His smile contorted into a grimace. “While I look forward to no more lectures, I have a feeling I’ll be calling on you for advice. Often.”
Robert finished his drink and sat his glass on the counter. “I can’t wait. But despite all the books and all the advice, it’ll come down to doing what you think is right. And you’ll be great at that.”
Chapter Twenty-Four
I NEVER THOUGHT I’d see the day when the adventurous India Shaw would let fear get the best of her.
Even the crisp beautiful morning on the wraparound patio of Adam and Chelsea’s apartment in San Francisco couldn’t mute Mike’s refrain.
And she wanted to.

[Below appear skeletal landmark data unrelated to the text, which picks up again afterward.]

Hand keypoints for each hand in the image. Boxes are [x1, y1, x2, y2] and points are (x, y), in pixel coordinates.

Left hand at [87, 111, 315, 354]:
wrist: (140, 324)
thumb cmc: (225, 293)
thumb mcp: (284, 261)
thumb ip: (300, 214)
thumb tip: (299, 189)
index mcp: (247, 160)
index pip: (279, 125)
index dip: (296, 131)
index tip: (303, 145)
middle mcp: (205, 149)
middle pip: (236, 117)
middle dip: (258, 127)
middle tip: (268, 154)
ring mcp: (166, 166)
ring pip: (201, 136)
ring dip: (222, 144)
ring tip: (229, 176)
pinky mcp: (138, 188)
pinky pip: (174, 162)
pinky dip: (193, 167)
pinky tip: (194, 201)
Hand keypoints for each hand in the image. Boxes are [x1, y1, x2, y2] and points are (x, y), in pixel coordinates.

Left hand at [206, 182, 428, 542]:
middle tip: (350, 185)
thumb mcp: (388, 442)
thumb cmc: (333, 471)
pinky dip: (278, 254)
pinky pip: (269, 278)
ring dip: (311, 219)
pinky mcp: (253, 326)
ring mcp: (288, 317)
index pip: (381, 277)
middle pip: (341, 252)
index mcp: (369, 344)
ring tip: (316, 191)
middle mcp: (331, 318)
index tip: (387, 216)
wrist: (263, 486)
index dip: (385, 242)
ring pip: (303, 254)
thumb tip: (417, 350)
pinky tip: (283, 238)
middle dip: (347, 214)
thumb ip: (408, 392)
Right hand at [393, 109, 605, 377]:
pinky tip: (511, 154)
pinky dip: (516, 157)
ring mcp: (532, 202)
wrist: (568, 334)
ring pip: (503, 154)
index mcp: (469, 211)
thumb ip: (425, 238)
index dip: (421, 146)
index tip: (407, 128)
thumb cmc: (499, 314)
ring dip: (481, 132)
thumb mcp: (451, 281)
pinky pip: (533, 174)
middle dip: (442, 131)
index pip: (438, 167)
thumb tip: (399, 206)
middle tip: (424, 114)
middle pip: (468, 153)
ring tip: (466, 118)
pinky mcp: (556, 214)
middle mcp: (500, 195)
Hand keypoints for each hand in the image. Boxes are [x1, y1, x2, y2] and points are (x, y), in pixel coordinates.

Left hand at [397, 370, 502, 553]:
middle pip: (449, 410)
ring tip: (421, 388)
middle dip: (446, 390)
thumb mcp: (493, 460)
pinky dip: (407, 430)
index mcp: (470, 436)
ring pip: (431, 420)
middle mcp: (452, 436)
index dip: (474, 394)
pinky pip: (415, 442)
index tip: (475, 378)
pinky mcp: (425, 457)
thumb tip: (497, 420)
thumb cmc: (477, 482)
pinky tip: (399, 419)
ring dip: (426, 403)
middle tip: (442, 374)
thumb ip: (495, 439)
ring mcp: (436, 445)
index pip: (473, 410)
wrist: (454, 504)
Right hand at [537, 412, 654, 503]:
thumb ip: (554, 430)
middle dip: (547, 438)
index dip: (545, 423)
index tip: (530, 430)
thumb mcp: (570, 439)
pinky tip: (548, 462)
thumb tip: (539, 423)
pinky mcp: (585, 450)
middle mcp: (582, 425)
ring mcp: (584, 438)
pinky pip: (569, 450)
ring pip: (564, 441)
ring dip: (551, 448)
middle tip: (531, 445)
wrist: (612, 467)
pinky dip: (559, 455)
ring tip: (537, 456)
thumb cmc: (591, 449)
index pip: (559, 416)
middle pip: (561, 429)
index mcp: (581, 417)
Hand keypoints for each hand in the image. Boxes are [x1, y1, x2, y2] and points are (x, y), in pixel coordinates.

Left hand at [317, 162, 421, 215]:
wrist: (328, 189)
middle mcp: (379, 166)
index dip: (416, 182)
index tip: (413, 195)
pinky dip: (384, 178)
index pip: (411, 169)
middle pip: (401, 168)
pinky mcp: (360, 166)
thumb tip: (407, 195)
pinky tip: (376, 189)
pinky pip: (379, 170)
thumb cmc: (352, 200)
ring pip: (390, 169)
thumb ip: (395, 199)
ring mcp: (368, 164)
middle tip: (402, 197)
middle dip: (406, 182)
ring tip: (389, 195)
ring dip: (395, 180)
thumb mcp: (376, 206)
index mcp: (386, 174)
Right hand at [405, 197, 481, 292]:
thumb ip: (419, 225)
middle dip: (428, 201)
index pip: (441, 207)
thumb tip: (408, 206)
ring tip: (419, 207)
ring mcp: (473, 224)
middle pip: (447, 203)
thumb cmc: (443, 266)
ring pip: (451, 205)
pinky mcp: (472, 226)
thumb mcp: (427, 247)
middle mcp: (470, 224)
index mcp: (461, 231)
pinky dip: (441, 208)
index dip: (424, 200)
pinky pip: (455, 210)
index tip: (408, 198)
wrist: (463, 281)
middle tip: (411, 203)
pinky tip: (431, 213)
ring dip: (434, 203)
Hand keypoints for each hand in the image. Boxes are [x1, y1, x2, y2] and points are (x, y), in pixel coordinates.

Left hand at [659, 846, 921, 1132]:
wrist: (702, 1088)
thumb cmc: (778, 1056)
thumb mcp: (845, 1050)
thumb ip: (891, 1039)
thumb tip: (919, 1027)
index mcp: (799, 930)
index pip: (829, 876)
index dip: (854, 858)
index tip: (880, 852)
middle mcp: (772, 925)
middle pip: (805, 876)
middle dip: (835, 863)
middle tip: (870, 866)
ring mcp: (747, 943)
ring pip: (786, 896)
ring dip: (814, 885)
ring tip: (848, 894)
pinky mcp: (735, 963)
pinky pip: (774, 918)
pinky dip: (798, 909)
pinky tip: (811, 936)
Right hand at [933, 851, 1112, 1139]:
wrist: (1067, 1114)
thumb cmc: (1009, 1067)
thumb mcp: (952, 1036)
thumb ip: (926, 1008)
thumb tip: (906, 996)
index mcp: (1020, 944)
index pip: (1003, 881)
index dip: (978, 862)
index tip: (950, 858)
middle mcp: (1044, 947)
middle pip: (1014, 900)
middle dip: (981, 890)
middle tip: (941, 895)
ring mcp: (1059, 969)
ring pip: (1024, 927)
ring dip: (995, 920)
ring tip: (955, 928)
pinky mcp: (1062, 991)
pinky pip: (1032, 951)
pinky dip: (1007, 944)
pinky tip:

She needed to. She’d spent the past thirty-six hours in a vicious cycle of crying and sleeping, with some occasional vomiting thrown in.
Damn hormones.
She’d awakened a little while ago and instead of rolling over into the fetal position to commence le pity party, part deux, she’d forced herself to shower and get dressed in yoga pants and a T-shirt. She’d grabbed a throw from the sectional in the living room and headed out to enjoy the air and the magnificent view.
The glass door opened and Chelsea stepped out carrying a tray. “Are you feeling better?”
“If you don’t count the sand in my eyes, the rocks in my throat, and the slight nausea in my belly, I’m peachy keen.”
“I can help with the nausea.”
Chelsea sat the tray on the side table and handed her a cup. “It’s peppermint tea. And be careful, it’s hot. There are saltines if you want to put something in your stomach.” Chelsea sat down on the end of the lounger, pulling Indi’s feet into her lap. “How about I paint your toenails?”